» **Written task**
Which lines in the records below contain the string "sQuery"? List each of those lines in full.

Records in a dataset
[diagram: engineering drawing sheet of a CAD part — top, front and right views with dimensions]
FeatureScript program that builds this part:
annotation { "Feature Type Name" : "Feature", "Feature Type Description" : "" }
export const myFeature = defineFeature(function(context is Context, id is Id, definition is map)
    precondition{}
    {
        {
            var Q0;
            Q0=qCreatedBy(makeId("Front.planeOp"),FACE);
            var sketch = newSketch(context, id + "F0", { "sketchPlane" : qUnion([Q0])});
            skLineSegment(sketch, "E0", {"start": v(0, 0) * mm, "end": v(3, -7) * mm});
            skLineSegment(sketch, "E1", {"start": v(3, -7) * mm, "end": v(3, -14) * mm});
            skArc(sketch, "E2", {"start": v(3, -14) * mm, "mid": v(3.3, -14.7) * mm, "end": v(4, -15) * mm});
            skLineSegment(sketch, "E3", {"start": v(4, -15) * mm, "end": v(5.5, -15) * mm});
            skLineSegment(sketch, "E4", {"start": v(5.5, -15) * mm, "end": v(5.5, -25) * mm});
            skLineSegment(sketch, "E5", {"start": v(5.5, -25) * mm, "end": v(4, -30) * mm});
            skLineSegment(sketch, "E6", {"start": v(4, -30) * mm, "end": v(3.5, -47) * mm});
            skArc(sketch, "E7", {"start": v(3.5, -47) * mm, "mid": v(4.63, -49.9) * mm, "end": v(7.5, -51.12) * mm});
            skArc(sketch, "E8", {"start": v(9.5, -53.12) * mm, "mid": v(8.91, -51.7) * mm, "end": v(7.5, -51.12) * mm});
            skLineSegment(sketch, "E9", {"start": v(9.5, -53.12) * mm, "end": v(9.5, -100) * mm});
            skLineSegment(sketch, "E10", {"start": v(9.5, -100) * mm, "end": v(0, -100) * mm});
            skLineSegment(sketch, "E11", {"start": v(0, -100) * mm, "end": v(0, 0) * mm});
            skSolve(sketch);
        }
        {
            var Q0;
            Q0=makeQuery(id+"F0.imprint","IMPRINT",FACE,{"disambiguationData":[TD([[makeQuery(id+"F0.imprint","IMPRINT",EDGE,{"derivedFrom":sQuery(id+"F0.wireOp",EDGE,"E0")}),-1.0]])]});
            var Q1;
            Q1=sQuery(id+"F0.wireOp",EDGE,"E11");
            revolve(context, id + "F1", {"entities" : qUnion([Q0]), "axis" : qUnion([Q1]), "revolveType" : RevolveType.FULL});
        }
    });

» **Result of this exercise**
            Q0=makeQuery(id+"F0.imprint","IMPRINT",FACE,{"disambiguationData":[TD([[makeQuery(id+"F0.imprint","IMPRINT",EDGE,{"derivedFrom":sQuery(id+"F0.wireOp",EDGE,"E0")}),-1.0]])]});
            Q1=sQuery(id+"F0.wireOp",EDGE,"E11");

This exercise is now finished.